I mostly follow microinfluencers and fashion bloggers who do a mix of selfies and lifestyle shots. When it comes to anything sponsored, it seems like they have a very genuine business relationship when they’re wearing it: @alwaysjudging, @klinkerbelll, @spooky.city, @summer.dawn, @malebitch. There’s so many.
What’s the secret to being an authentic creative on the internet?
I find that influencers aren’t just one thing anymore. My business partner, for example, is an insane photographer and graffiti artist, but also sells clothes. I think a creative mind is looking for a million ways to put their creativity out there. When it’s not financially driven and it’s coming from such a genuine place, the rest comes later. If I’m wanting something, then other people are going to want it, too, and so far that’s been a successful approach when it comes to fashion.
How have you been able to monetize your account thus far?

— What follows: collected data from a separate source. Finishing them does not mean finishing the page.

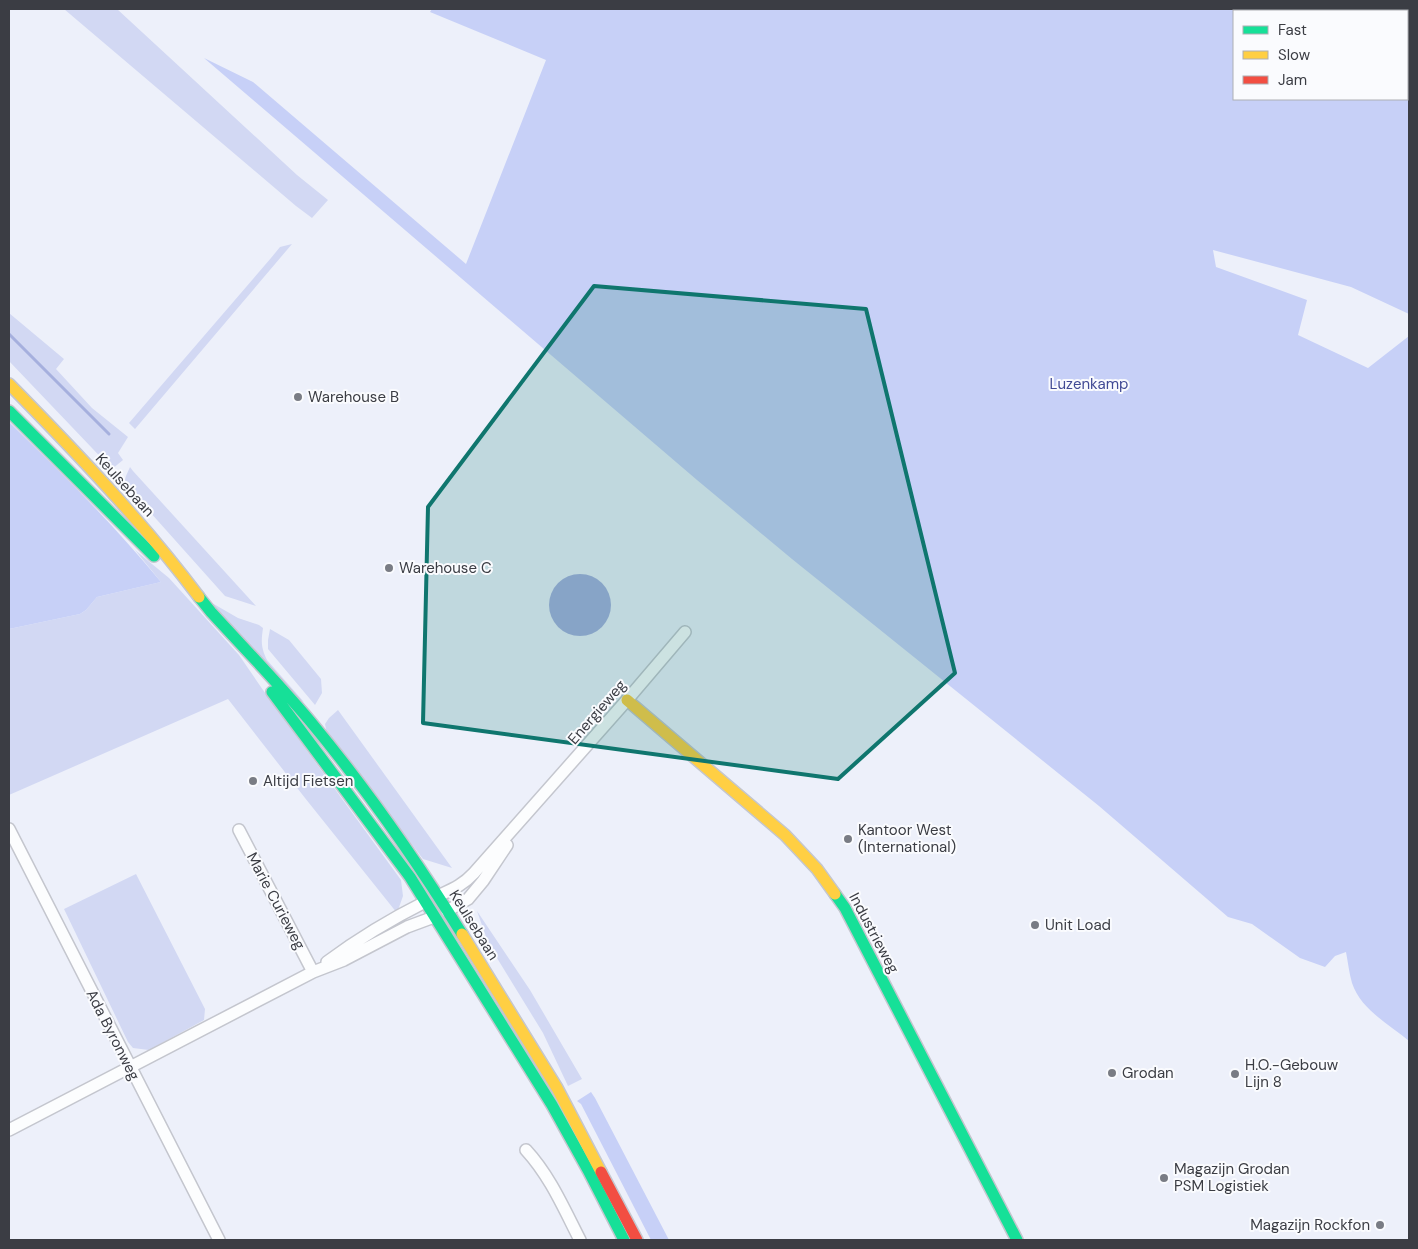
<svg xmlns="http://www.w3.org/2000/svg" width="1418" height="1249" viewBox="0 0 1418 1249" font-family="'DM Sans',sans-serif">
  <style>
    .green { fill: #d2d8f3 }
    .forest { fill: #c7d0f7; fill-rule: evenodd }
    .water { fill: #a6b0de }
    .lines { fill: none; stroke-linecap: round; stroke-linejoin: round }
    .stream { stroke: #a6b0de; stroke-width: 3 }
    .street-casing { stroke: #c4c6ce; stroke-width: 14 }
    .fast-casing { stroke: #c4c6ce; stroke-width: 14 }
    .slow-casing { stroke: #c4c6ce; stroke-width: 14 }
    .jam-casing { stroke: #c4c6ce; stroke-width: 14 }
    .street { stroke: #fcfdfe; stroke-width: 11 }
    .fast { stroke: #16e098; stroke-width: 11 }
    .slow { stroke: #ffcf43; stroke-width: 11 }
    .jam { stroke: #f24e42; stroke-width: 11 }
    .marked { fill: #0f766e; fill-opacity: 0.2; stroke: #0f766e; stroke-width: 4; stroke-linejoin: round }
    .poi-dot { fill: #797c84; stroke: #fafbfe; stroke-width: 2 }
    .labels { text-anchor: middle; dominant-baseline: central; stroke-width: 4; stroke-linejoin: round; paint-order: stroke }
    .park-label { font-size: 15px; fill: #414a95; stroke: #fafbfe }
    .poi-label { font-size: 15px; fill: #3b3d44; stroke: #fafbfe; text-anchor: start }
    .street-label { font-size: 15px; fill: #3b3d44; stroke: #fafbfe }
  </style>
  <rect width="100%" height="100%" fill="#edf0fa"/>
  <path class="green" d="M64,9H117L297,175L328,200L312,218L296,206Z
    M292,244L135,429L129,423L271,258L280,247Z
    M9,313L64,359L56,369L92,408L128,437L118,453L123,460L112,469L9,361Z
    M130,467L133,471L256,606L225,596L124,483L126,476Z
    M135,550L169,578L239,655L263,690L401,880L403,896L397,913L305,798L228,699L9,795V629L80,614L86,610L97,597L161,582Z
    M212,603L238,618L259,625L263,628C261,642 261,648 267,660L304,702L288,691Z
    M270,629L289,640L321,679L322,693L315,705L268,649V640Z
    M338,710L452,868L423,859L327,734L325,724L329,718Z
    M136,874L205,1009L204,1020L149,1050L133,1048L128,1042L64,909Z
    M477,911L530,990L582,1079L568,1086L543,1033L489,945Z"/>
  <path class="forest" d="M432,9H1409V314L1351,287L1213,250L1216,267L1307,300L1298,335L1368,368L1409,336V1041C1389,1024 1361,1010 1352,983C1349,973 1348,962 1346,952L1335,956L1325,967L1300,958L1252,924L1228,917L1099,806L792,559L697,480L204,58L253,82L466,264L546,60L430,12ZM1407,11V99H1234V11Z
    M9,422C62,473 114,525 161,582L97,597L86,610L80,614L9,629Z
    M591,1092L595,1098L669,1240H651L581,1104L577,1101Z"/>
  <path class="water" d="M549 605a31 31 0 1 1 62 0a31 31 0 1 1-62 0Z"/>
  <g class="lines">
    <path class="stream" d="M9,334L109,434"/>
    <g class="street-casing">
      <path id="street" d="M9,829L219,1240
        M239,830L313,972
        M438,896C453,889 463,885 474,873L627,700L685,632
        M447,911L468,899L483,881L507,845
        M327,962C358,939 391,919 425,902
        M9,1130L313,972L344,960L407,927L434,917
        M526,1150C550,1176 564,1209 580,1240"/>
    </g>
    <g class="fast-casing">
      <path id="fast" d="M9,411L154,556
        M199,597L211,612C244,648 279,684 310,721C366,788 416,860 462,934
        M272,692L410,877L552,1105L588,1170L624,1240
        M835,894L845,908L1017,1240"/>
    </g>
    <g class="slow-casing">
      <path id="slow" d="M9,384C76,452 142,521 199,597
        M627,700L785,835L817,869L835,894
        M462,934L557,1088L601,1172"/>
    </g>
    <g class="jam-casing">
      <path id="jam" d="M601,1172L637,1240"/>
    </g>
    <use href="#street" class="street"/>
    <use href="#fast" class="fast"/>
    <use href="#slow" class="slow"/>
    <use href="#jam" class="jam"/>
  </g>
  <path class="marked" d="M594,286L866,309L955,673L838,779L423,723L428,507Z"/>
  <g class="poi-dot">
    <circle cx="298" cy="397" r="5"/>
    <circle cx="389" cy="568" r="5"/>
    <circle cx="253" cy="781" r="5"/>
    <circle cx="848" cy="839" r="5"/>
    <circle cx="1035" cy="925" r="5"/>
    <circle cx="1112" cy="1073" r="5"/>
    <circle cx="1235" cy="1074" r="5"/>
    <circle cx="1164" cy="1178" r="5"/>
    <circle cx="1380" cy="1225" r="5"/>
  </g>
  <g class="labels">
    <g class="park-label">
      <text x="1089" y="384">Luzenkamp</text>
    </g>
    <g class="poi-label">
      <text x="308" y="397">Warehouse B</text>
      <text x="399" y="568">Warehouse C</text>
      <text x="263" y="781">Altijd Fietsen</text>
      <text x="858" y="830">Kantoor West<tspan x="858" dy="17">(International)</tspan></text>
      <text x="1045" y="925">Unit Load</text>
      <text x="1245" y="1065">H.O.-Gebouw<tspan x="1245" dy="17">Lijn 8</tspan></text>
      <text x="1122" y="1073">Grodan</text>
      <text x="1174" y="1169">Magazijn Grodan<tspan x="1174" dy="17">PSM Logistiek</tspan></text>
      <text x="1370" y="1225" text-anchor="end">Magazijn Rockfon</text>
    </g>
    <g class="street-label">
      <text transform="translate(125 485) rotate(48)">Keulsebaan</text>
      <text transform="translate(597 712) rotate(-49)">Energieweg</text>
      <text transform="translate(276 901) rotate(62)">Marie Curieweg</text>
      <text transform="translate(474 925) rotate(58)">Keulsebaan</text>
      <text transform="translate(874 933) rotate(62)">Industrieweg</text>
      <text transform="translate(113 1035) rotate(63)">Ada Byronweg</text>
    </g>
  </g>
  <rect width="1418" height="1249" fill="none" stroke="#3b3d44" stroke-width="20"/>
  <rect x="1233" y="10" width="175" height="90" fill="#fafbfe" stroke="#aeafb4"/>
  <rect x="1243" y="26" width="25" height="8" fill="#16e098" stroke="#aeafb4"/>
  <text x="1278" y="35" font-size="15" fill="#3b3d44">Fast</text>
  <rect x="1243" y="51" width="25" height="8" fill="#ffcf43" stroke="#aeafb4"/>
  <text x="1278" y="60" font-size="15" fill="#3b3d44">Slow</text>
  <rect x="1243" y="76" width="25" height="8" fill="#f24e42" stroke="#aeafb4"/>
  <text x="1278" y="85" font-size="15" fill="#3b3d44">Jam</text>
</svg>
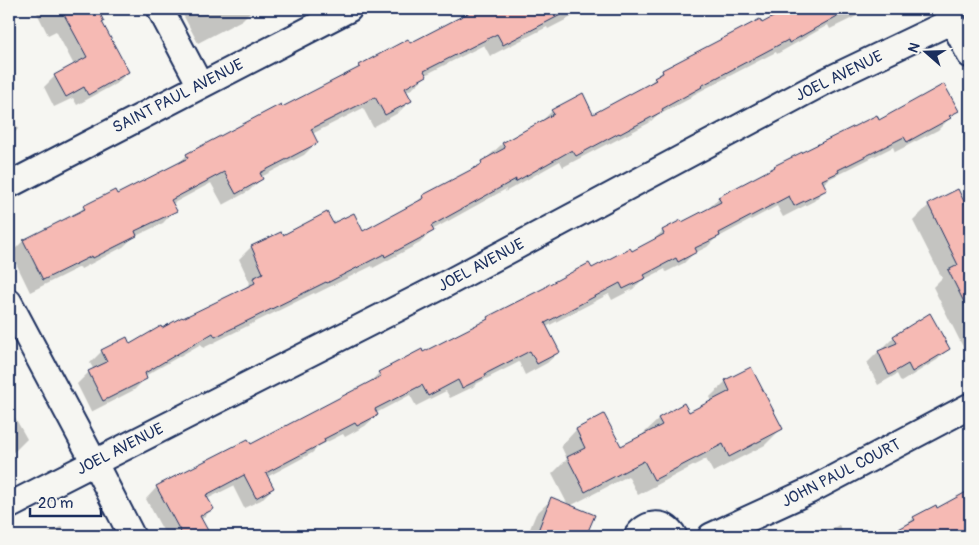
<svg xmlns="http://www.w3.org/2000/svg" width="979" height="545" font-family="Pangolin,sans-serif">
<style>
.shadow{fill:#0003}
.building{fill:#f6bab4;stroke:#1b2f5e}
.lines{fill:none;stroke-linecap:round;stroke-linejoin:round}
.minor-casing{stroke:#1b2f5e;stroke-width:29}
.minor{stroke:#f6f6f2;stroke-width:25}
.labels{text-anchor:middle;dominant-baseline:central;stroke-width:4;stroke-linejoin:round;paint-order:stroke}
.street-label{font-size:16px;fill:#1b2f5e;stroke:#f6f6f2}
</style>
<rect width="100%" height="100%" fill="#f6f6f2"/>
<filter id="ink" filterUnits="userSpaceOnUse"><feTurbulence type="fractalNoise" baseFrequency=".02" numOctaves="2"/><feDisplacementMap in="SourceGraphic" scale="10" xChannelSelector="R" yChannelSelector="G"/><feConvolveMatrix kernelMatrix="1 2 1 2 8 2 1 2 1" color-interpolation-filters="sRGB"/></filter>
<g filter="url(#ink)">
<g class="shadow">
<polygon points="35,9 96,9 103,21 101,23 128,72 117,83 77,105 73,98 54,107 44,87 55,76 74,65 56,31 48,35"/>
<polygon points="180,9 253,9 242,20 198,43"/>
<polygon points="466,9 587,9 548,29 547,27 490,56 484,45 425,75 426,76 413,88 406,92 410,101 398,113 373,127 363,108 312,134 316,143 304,155 261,177 261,179 249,191 223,205 211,183 172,204 175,210 163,223 134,237 123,247 81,269 80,267 30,292 11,253 23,241 77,214 84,207 116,195 178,164 187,155 353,72 360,66 409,44 468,14"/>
<polygon points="790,9 871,9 830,29 828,25 777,54 776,52 693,95 689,99 655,117 649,123 607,145 607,144 563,167 560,161 505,192 506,189 432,230 432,231 420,243 373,268 372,266 315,294 314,293 203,348 201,344 145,376 146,378 134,390 91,412 77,384 89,372 94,370 90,363 102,351 129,345 243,290 250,283 239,259 251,247 281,234 282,236 332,225 363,233 414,205 423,196 474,170 502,144 540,123 552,111 593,115 650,83 663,71 762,25"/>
<polygon points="9,110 18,129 9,138"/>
<polygon points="957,111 938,130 895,152 893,147 829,179 823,184 826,189 814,201 783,217 777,206 715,239 707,247 693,254 684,263 666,272 665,269 641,281 633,289 612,300 609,294 546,327 559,352 547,363 525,375 519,362 476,384 473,387 450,398 446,391 416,406 410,395 376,413 377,415 365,426 345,437 343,434 319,446 312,453 267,477 273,488 261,500 244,508 233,486 207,499 212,509 201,520 208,533 204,536 166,536 146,499 157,487 250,445 367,385 379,373 423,354 482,323 488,318 543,290 546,287 591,270 631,253 652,241 663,231 681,224 708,209 719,198 771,171 775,167 876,117 878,121"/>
<polygon points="957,191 970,217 970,346 964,349 933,287 942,278 913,221 929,205"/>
<polygon points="894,337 948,349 937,360 901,382 897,374 878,385 867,363 878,352 884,349 883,348"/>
<polygon points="726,381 781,429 765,445 713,472 706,459 638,495 628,476 570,506 593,515 585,536 527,536 536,514 552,499 568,505 552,474 567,459 561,446 576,430 604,416 620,448 644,436 643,434 659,419 688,414 712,401 710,397"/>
<polygon points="9,407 27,439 16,450 9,455"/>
<polygon points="970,490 970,536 893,536 914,518 937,510"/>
<polygon points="839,525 845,536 817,536"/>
<polygon points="62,526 67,536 43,536"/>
</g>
<g class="building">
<polygon points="61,9 98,9 104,22 102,22 129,72 88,95 84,87 66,97 54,75 87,57"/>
<polygon points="476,9 572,9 503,45 497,34 424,71 427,76 405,88 412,101 385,115 375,97 311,129 318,143 260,173 263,179 236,194 224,172 171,200 177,211 135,231 137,236 93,258 92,256 43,280 23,240 85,209 83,206 115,190 117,194 188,158 186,154 281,104 282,107 360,67 359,65 408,39 410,43"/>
<polygon points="788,9 850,9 789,43 788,40 701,86 702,87 662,109 663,111 620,134 619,133 576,156 572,150 515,182 516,179 431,226 434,231 385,257 384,254 327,283 326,282 215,337 213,333 145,373 147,379 103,401 88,371 107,362 101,350 127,337 130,344 161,326 162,328 182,317 183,318 255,283 253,278 263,273 251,246 281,232 283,235 327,212 333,223 354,213 363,231 424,198 423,195 482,164 481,161 505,148 502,143 554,114 551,110 583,93 593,114 656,80 654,78 663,73 662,70 760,19 762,23"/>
<polygon points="944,84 959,111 949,116 951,118 907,142 904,137 838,170 839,172 822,180 827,190 794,206 789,196 719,233 720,236 695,248 697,252 678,262 676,258 644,275 646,278 623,289 620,283 545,323 560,352 537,364 530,351 485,374 486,376 462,388 458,380 428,396 422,385 375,409 378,415 357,426 355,423 324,439 325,442 266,473 274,488 256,498 244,475 206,495 214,509 200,516 211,536 183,536 178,527 156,486 248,439 251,444 381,376 378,372 422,349 423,352 488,319 487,317 546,287 546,286 589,263 592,268 630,248 632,251 664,234 662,230 681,220 682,222 721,202 718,197 775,167 774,166 877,115 879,120"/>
<polygon points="958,189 970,214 970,314 948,270 958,265 928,204"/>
<polygon points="930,313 950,349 912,372 908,364 889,375 878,351 897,343 893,336"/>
<polygon points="751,367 783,429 729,457 723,444 654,480 644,461 585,492 567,457 585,448 576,429 604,414 621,446 662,425 658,418 684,403 689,412 730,391 725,380"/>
<polygon points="970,490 970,536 886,536 915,520 913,517 936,505 937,508"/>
<polygon points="551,497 595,515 586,536 536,536"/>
</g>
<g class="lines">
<g class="minor-casing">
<g id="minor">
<polyline points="160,9 200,85"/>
<polyline points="946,9 970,55"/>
<polyline points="9,185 349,9"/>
<polyline points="9,302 94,462 132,536"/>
<polyline points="9,506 442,286 826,81 952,21"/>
<path d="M637,536C647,522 665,520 674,536"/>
<polyline points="711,536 809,491 970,406"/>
</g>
</g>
<use href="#minor" class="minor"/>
</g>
</g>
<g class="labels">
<g class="street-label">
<text transform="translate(839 76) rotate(-26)">JOEL AVENUE</text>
<text transform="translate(178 96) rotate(-27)">SAINT PAUL AVENUE</text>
<text transform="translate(481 265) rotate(-28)">JOEL AVENUE</text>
<text transform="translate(120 449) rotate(-27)">JOEL AVENUE</text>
<text transform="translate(841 473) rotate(-27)">JOHN PAUL COURT</text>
</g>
</g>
<rect width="979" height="545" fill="none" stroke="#f6f6f2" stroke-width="30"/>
<rect x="15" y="15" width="949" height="515" fill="none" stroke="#1b2f5e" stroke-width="2" filter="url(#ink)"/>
<g transform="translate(926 52) rotate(290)" stroke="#f6f6f2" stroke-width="4" paint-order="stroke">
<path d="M0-4L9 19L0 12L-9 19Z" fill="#1b2f5e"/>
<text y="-8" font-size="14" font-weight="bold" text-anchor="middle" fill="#1b2f5e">N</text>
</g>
<path d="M30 508v8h71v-8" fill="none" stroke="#1b2f5e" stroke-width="2.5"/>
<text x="38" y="508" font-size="15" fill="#1b2f5e" stroke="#f6f6f2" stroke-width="4" paint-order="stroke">20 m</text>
</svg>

I style, and I also sell tons of t-shirts. I like the confidence people have in me in not only looking at what I’m wearing, but asking me for what they’re looking for and trusting me to find it. And I also have the music knowledge to back it up. My partner has the artistic background. But we have very different approaches to what makes a good t-shirt.
What does make a good vintage t-shirt?
The wear and the hang, and the way that the collar’s worn. Part of what makes a good t-shirt and adds value is single-stitching, because it means the piece is older. Not all of them, but a lot of the good t-shirts that were made in the ’80s and ’90s. And when it comes to band tees, I have to respect the music in some way shape or form.
What are the hardest bands to find when it comes to vintage tees?
Nirvana’s really difficult to find because there’s are so expensive. Soundgarden is the holy grail. Rolling Stones, Def Leppard— bands that tour a lot— are easier to get because there’s so many tours and it’s constant. But when you have a band that’s short-lived, it gets tougher. Temple of the Dog— two of the best voices in rock history [from Soundgarden and Pearl Jam]— those t-shirts are impossible to come by. I’ve never found one. And that’s saying something.